## Problem requirements
Show every line of the data below that contains the word "Leppävirralla", matching case exactly.

------------

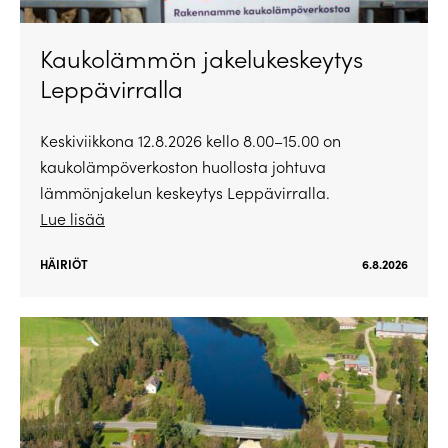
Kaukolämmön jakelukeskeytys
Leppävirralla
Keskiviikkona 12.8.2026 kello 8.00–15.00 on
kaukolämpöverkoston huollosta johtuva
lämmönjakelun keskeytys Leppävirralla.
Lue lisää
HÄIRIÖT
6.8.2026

------------

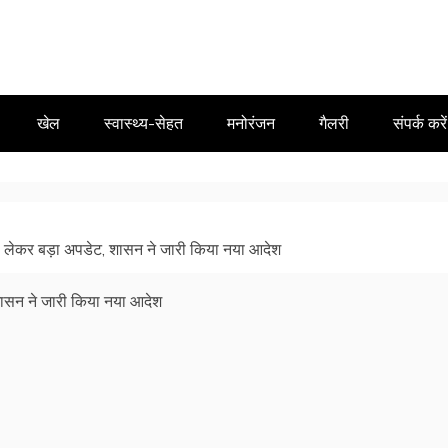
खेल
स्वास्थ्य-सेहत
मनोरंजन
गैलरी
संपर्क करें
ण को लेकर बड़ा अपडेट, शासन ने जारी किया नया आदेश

------------

## Answer to this exercise
Leppävirralla
lämmönjakelun keskeytys Leppävirralla.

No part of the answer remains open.